Golay Roger · Nationalrat · 2016-09-20
Golay Roger · Nationalrat · Genf · Fraktion der Schweizerischen Volkspartei · 2016-09-20
Wortprotokoll
Réunie le 4 et le 5 juillet 2016, la Commission de la politique de sécurité du Conseil national a examiné, en présence de Monsieur le conseiller fédéral Parmelin le message du Conseil fédéral du 24 février 2016 relatif au plafond des dépenses de l'armée pour la période 2017 à 2020, au programme d'armement 2016 et au programme immobilier du Département fédéral de la défense, de la protection de la population et des sports 2016. Ledit message comprend trois arrêtés fédéraux.

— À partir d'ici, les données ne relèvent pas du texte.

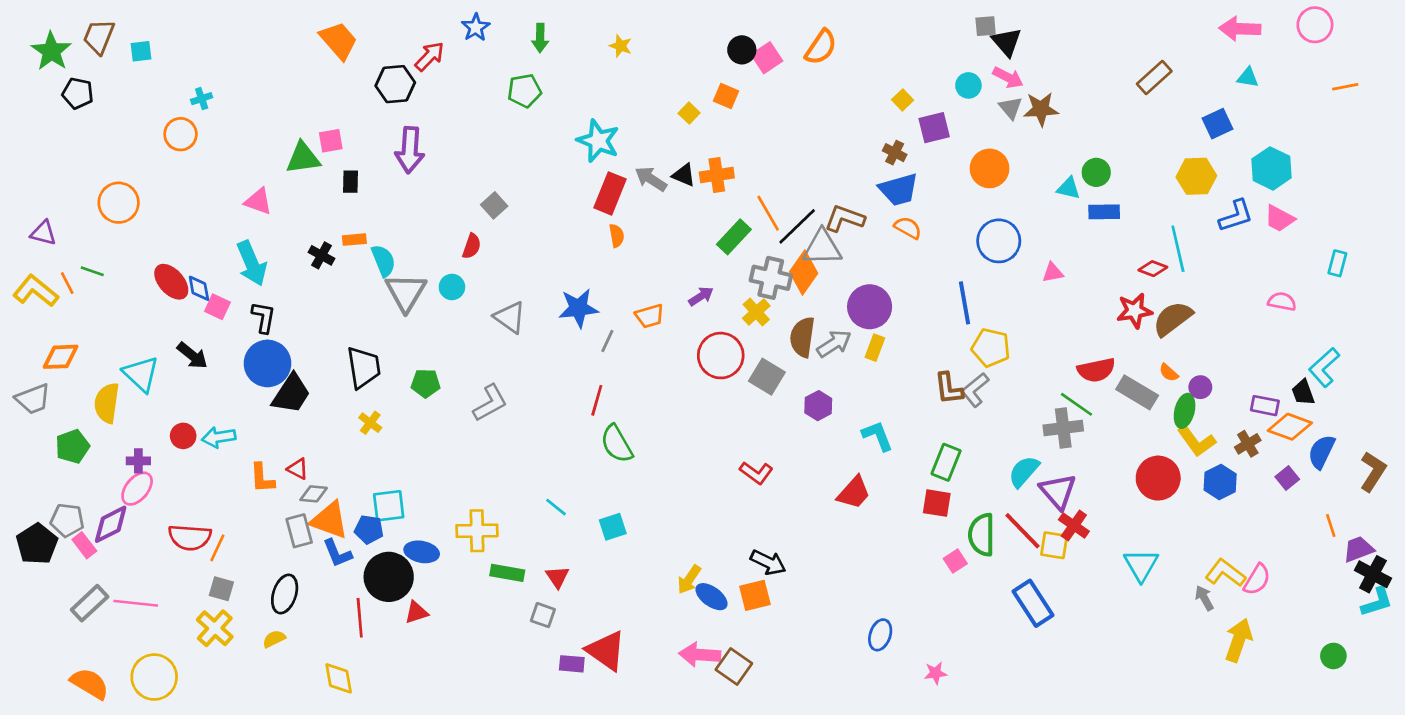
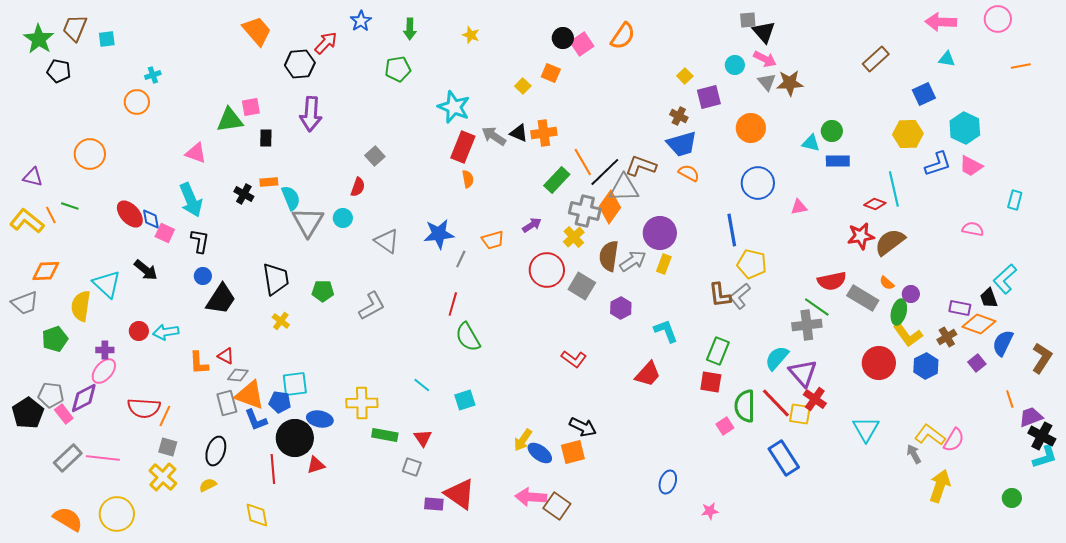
blue circle: (267, 363) -> (203, 276), size x0.5

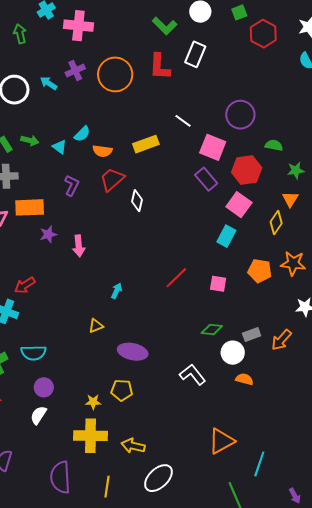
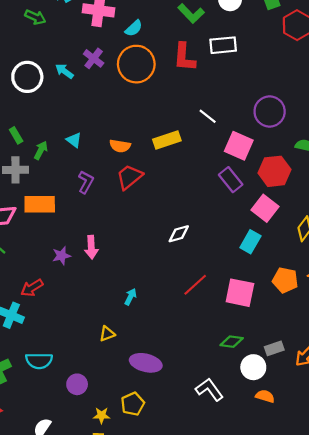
green arrow: (20, 34) -> (35, 17), turned 126
white rectangle: (195, 54) -> (223, 45), turned 60
purple cross: (75, 71) -> (94, 58), turned -30
cyan semicircle: (82, 134) -> (134, 28), moved
green arrow: (30, 140) -> (41, 150), moved, turned -78
white diamond: (137, 201) -> (179, 234), moved, turned 60
purple star: (48, 234) -> (61, 256), moved
pink square: (218, 284) -> (240, 293), size x1.6
purple circle: (44, 387) -> (77, 384), moved
yellow pentagon: (122, 390) -> (133, 404), turned -30

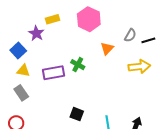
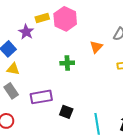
pink hexagon: (89, 19) -> (65, 19), moved
green cross: (78, 65) -> (67, 63), turned -32
purple rectangle: (54, 73) -> (41, 97), moved

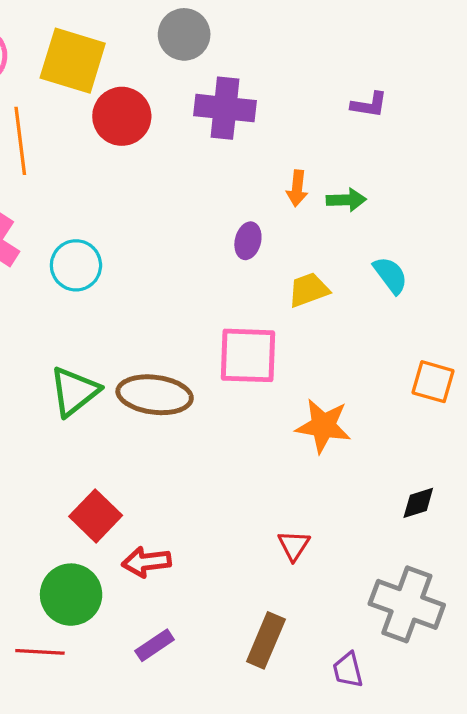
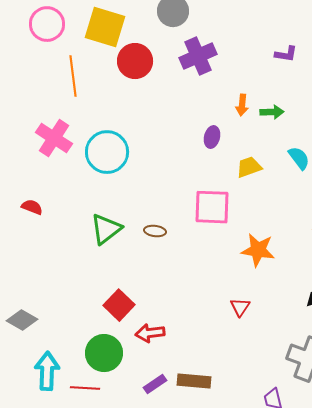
purple cross: (225, 108) -> (198, 56), turned -30
cyan circle: (76, 265) -> (107, 152), size x1.4
brown ellipse: (155, 395) -> (155, 231), size x0.5
red triangle: (294, 545) -> (240, 307), moved
brown rectangle: (266, 640) -> (194, 381), moved, turned 72

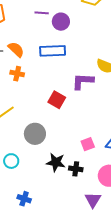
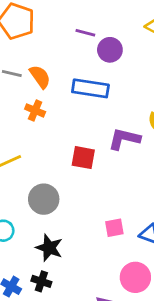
red square: (57, 100) -> (83, 158), turned -30
black star: (56, 162) -> (49, 248), moved
black cross: (76, 169) -> (41, 281), moved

Dans le cadre de ses travaux, la commission s'est rendue à Frauenfeld afin d'étudier le matériel mais également les projets immobiliers.
Concernant le premier arrêté, le Conseil fédéral propose un plafond des dépenses de l'armée à hauteur de 18,8 milliards de francs pour couvrir la période 2017-2020, prenant ainsi en considération son programme de stabilisation des dépenses 2017-2019 qu'il a approuvé le 25 novembre 2015. En effet, le gouvernement veut réduire les déficits structurels par ce programme de stabilisation, raison pour laquelle il demande d'accepter ce plafond à 18,8 milliards de francs. C'est pourquoi, le 24 février 2016, soit avant l'approbation par le Parlement, le 7 mars 2016, du projet de développement de l'armée (DEVA) qui fixe ce même plafond à 20 milliards de francs, le Conseil fédéral a approuvé le message proposant ce plafond des dépenses à 18,8 milliards de francs.
Le Conseil fédéral n'a pas voulu adapter ultérieurement son projet d'arrêté relatif au plafond des dépenses fixé à 18,8 milliards pour la période 2017-2020, afin de laisser au Parlement la possibilité de revoir à la baisse le montant de 20 milliards de francs.
Malgré la demande du Conseil fédéral, la majorité de la commission, après moult débats, a estimé que le budget de l'armée devait être adapté afin de répondre aux exigences de la réorganisation de notre armée selon le plan du DEVA. A plusieurs reprises, le Parlement s'est prononcé pour le plafond des dépenses à 20 milliards de francs. Aujourd'hui, il ne serait pas du tout crédible, vis-à-vis de la population, de réduire cette somme, nécessaire à la mise en place de la réforme sur le développement de l'armée qui vient d'être approuvée.
Lors des discussions, une minorité s'est formée. Ses membres estimaient que les finances fédérales présentaient des déficits structurels et que l'armée devait contribuer à l'effort de réduction des dépenses. Dès lors, les diverses minorités de la commission proposent d'entrer en matière afin de pouvoir une fois de plus discuter des montants alloués à l'armée.
Quant à la majorité de la commission, elle est déterminée à conserver une armée crédible et efficace qui soit à même de remplir sa mission comme le prévoit la Constitution. Pour ce faire, elle estime qu'un plafond de dépenses de 20 milliards de francs est indispensable.
En conclusion, la commission a décidé, par 16 voix contre 8 et 0 abstention, de ne pas entrer en matière sur l'arrêté fédéral relatif au plafond des dépenses de l'armée pour la [PAGE 1432] période 2017 à 2020 et ainsi de rejeter la proposition défendue par la minorité Galladé.
La commission vous invite, à l'instar du Conseil des Etats, à ne pas entrer en matière sur l'arrêté fédéral relatif au plafond des dépenses de l'armée pour la période 2017 à 2020.